House debates

Monday, 15 June 2015

Bills

Appropriation Bill (No. 1) 2015-2016; Consideration in Detail

5:49 pm

Photo of Michael McCormackMichael McCormack (Riverina, National Party, Parliamentary Secretary to the Minister for Finance) Share this | Hansard source

It is interesting to take the very first question from the member for Rankin, who in a previous life was chief of staff to none other than the former Treasurer and member for Lilley. The member for Rankin would know that under the six sorry years of Labor from 2007 to 2013 we experienced six of the worst budget deficits in our nation's long history. And what we inherited from those opposite were cumulative deficits as far as the eye could see—$123 billion—that is, debts which if left unchecked were going out and potentially reaching $667 billion and, of course, interest that we had to pay back amounting to many millions of dollars a day—interest that we had to pay back to overseas countries.

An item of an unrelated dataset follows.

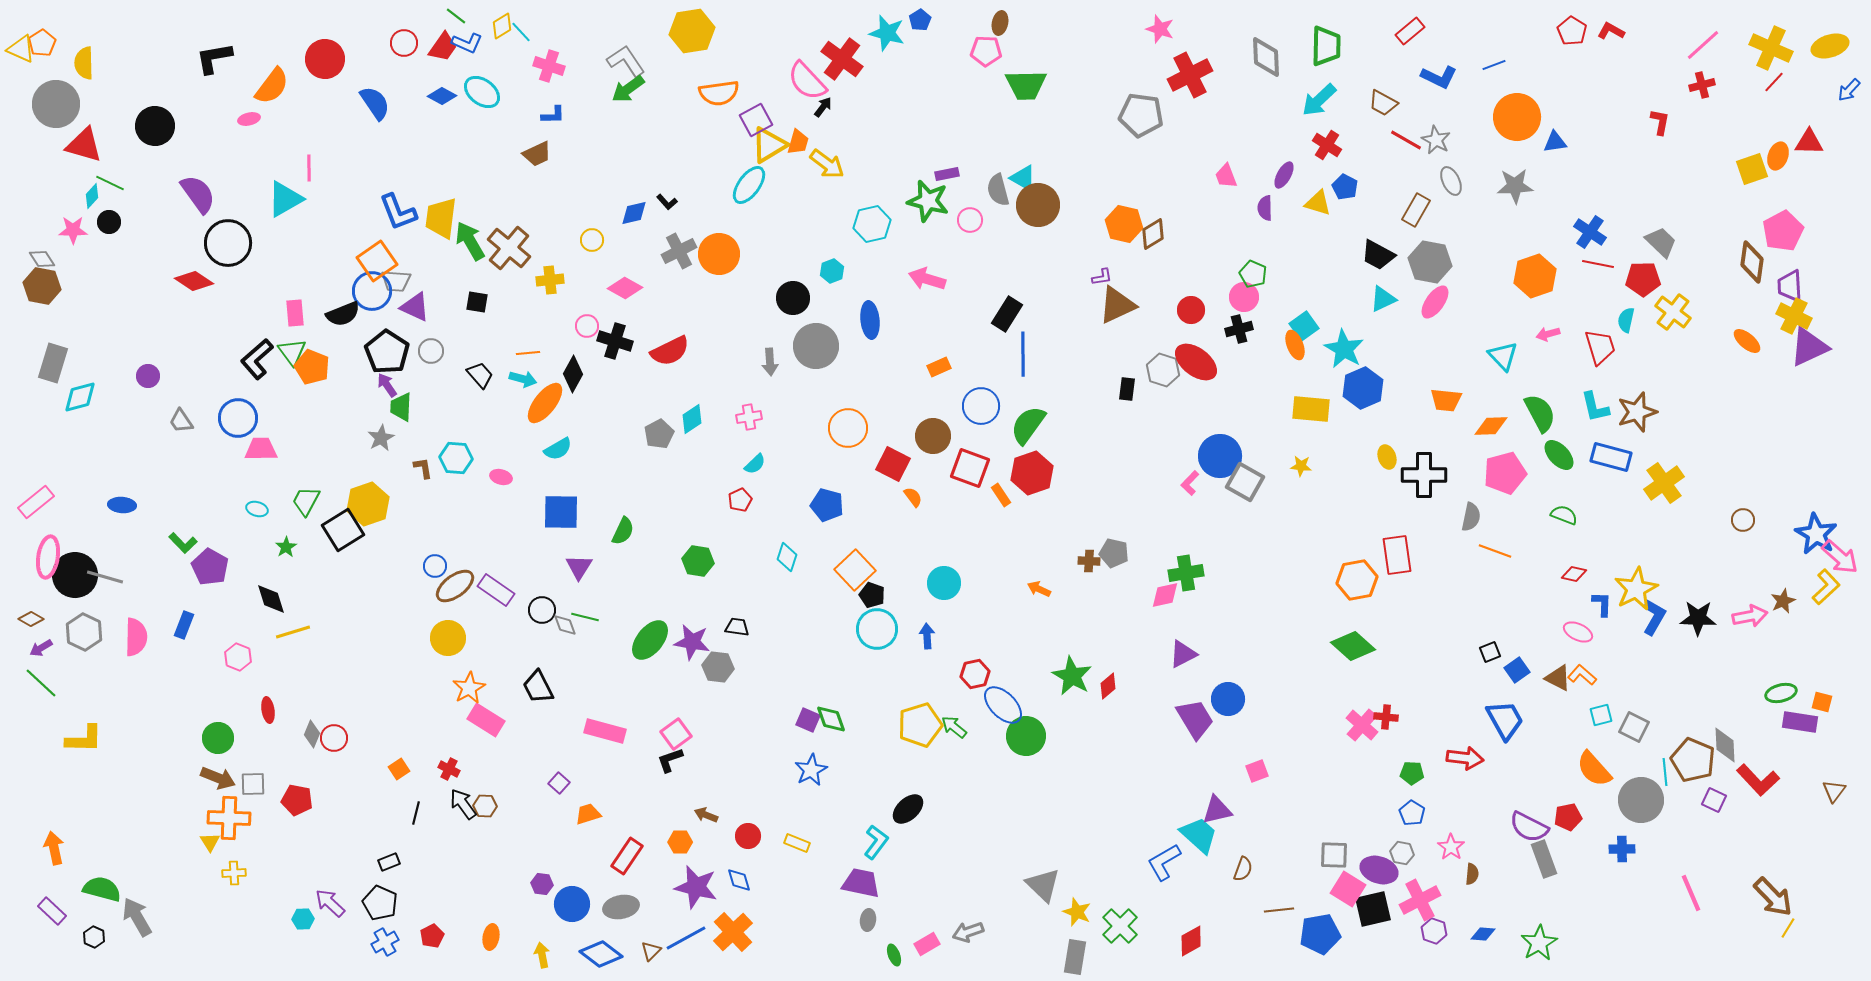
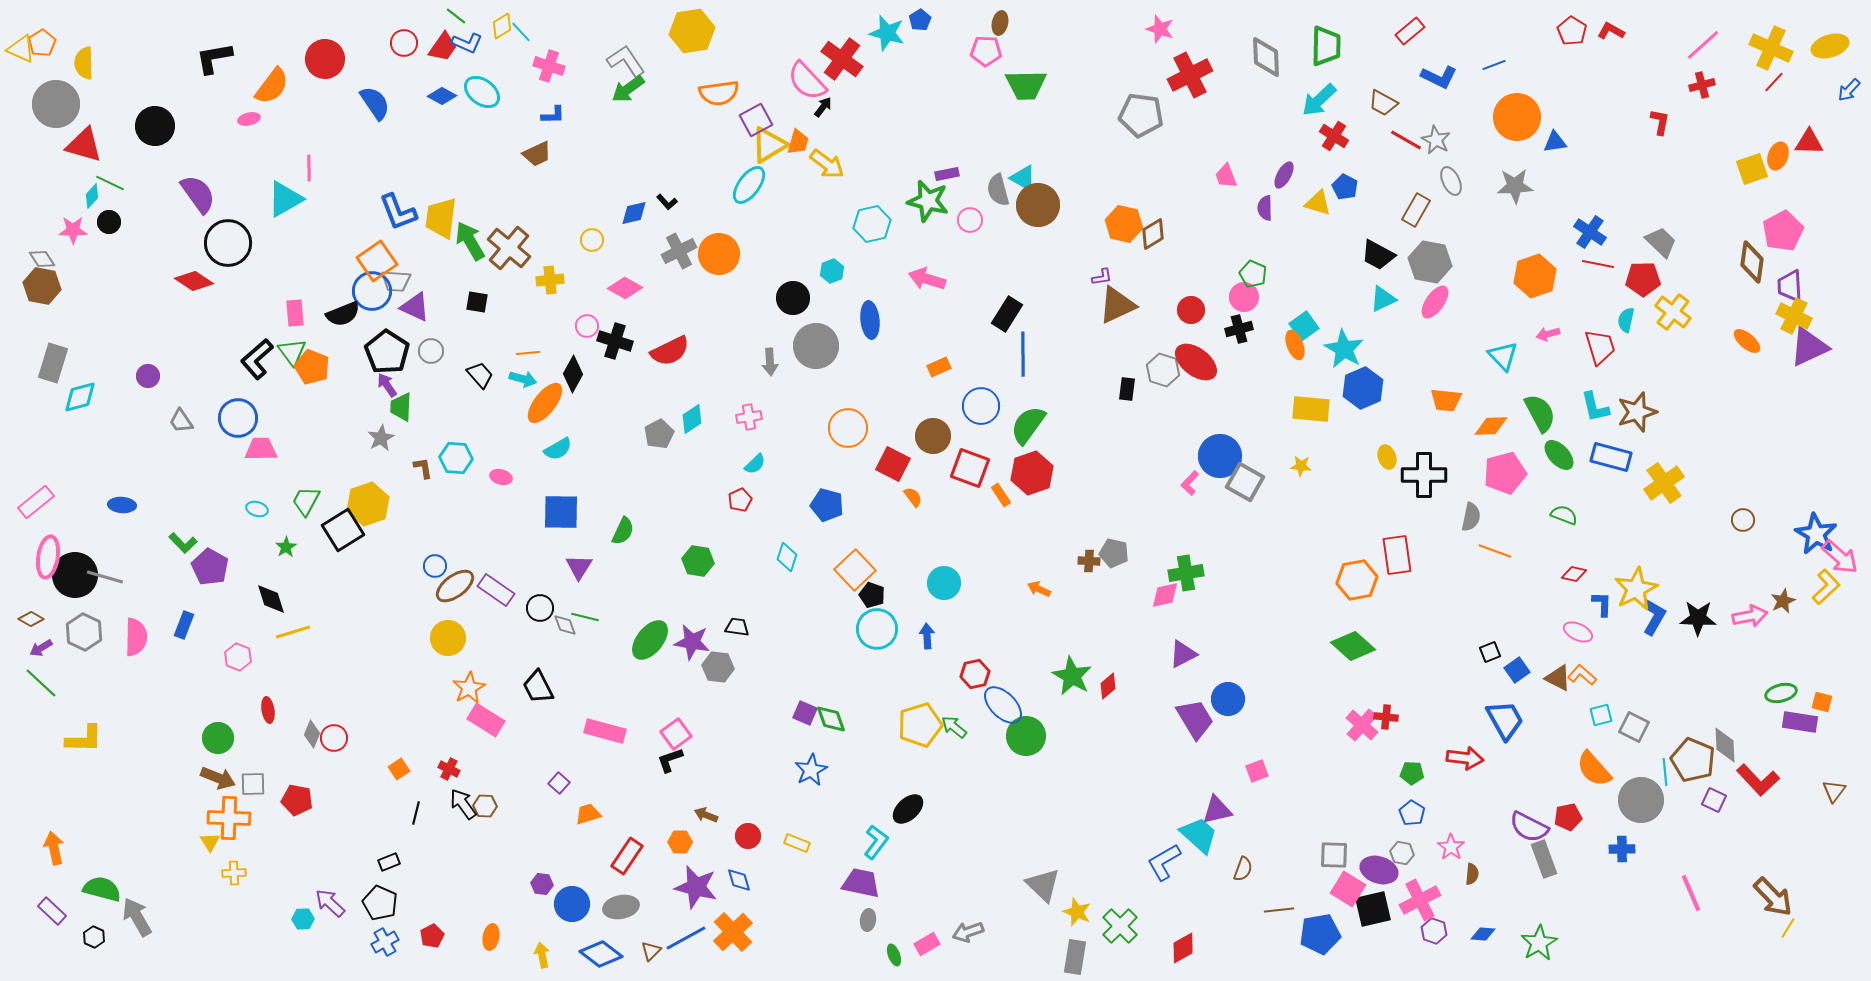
red cross at (1327, 145): moved 7 px right, 9 px up
black circle at (542, 610): moved 2 px left, 2 px up
purple square at (808, 720): moved 3 px left, 7 px up
red diamond at (1191, 941): moved 8 px left, 7 px down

We have had to keep that in check. We have had to take measures—and drastic measures: last year's budget, I acknowledge, was necessarily tough. This year's budget, however, has an infrastructure program which is the largest in this nation's history. It has a small business package which is going to reinvigorate the confidence which was so sorely lacking when Labor were on the government benches. Small-business people tell me that they are now confident to be able to hire staff. They now have the confidence that they did not have from 2007 to 2013. And when we took over in September 2013, it was not the Liberal-National government but the taxpayers of the nation; the small businesses, the families, the farmers—they were the ones saddled with Labor's legacy of debt and deficit. They were the ones who were going to have to pay back this debt. And it was not just them, it was their children, and their children's children—and had we not been elected in 2013, goodness knows how far that debt was going to go out.

We are getting on with the job—the very difficult job—of fixing up Labor's mess. That is what good coalition governments do. That is what the Howard government did when it was elected in 1996—and what was Labor left with when they resumed government in 2007? They were left with a bank balance which read: black. They were left with a bank balance; they were left with reserve funds to be able to avoid those headwinds of the global financial crisis. And look, I recognise and I acknowledge that the GFC had an impact on Australia's bottom line. But without the shrewd financial stewardship of John Howard, and a succession of National Party leaders, as well as Peter Costello as Treasurer, we would have been in a far more parlous situation than we were. As a consequence, we were able to cushion the blow of the GFC and to get on with the job of governing Australia.